Data for analysis:
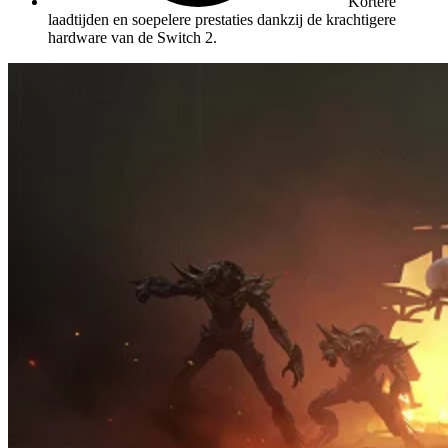
Kortere
laadtijden en soepelere prestaties dankzij de krachtigere
hardware van de Switch 2.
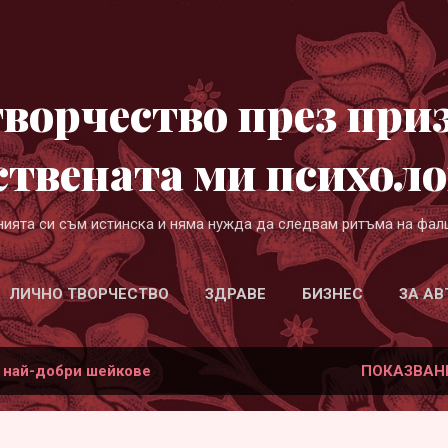
Пропускане към основното съдържание
ворчество през при
ствената ми психоло
нията си съм истинска и няма нужда да следвам ритъма на фал
ЛИЧНО ТВОРЧЕСТВО
ЗДРАВЕ
БИЗНЕС
ЗА АВ
а
най-добри шейкове
ПОКАЗВАН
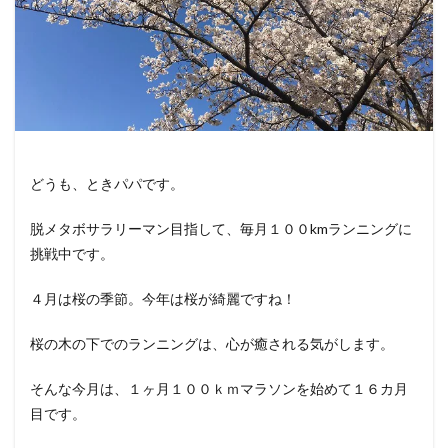
どうも、ときパパです。
脱メタボサラリーマン目指して、毎月１００kmランニングに
挑戦中です。
４月は桜の季節。今年は桜が綺麗ですね！
桜の木の下でのランニングは、心が癒される気がします。
そんな今月は、１ヶ月１００ｋｍマラソンを始めて１６カ月
目です。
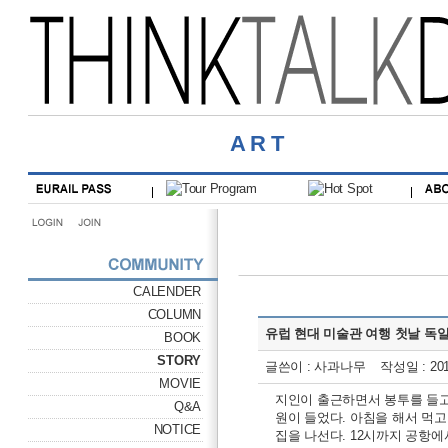
ART
CALENDER
COLUMN
유럽 현대 미술관 여행 첫날 독일 (2
BOOK
STORY
글쓴이 : 사과나무 작성일 : 2018-
MOVIE
지인이 출근하면서 봉투를 들고
Q&A
원이 들었다. 아침을 해서 먹
NOTICE
집을 나선다. 12시까지 공항에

What you are asked to do:
Please set down the records exactly, and keep every image out of the copy.

Task response:
Kortere
laadtijden en soepelere prestaties dankzij de krachtigere
hardware van de Switch 2.
Пропускане към основното съдържание
ворчество през при
ствената ми психоло
нията си съм истинска и няма нужда да следвам ритъма на фал
ЛИЧНО ТВОРЧЕСТВО
ЗДРАВЕ
БИЗНЕС
ЗА АВ
а
най-добри шейкове
ПОКАЗВАН
どうも、ときパパです。
脱メタボサラリーマン目指して、毎月１００kmランニングに
挑戦中です。
４月は桜の季節。今年は桜が綺麗ですね！
桜の木の下でのランニングは、心が癒される気がします。
そんな今月は、１ヶ月１００ｋｍマラソンを始めて１６カ月
目です。
ART
CALENDER
COLUMN
유럽 현대 미술관 여행 첫날 독일 (2
BOOK
STORY
글쓴이 : 사과나무 작성일 : 2018-
MOVIE
지인이 출근하면서 봉투를 들고
Q&A
원이 들었다. 아침을 해서 먹
NOTICE
집을 나선다. 12시까지 공항에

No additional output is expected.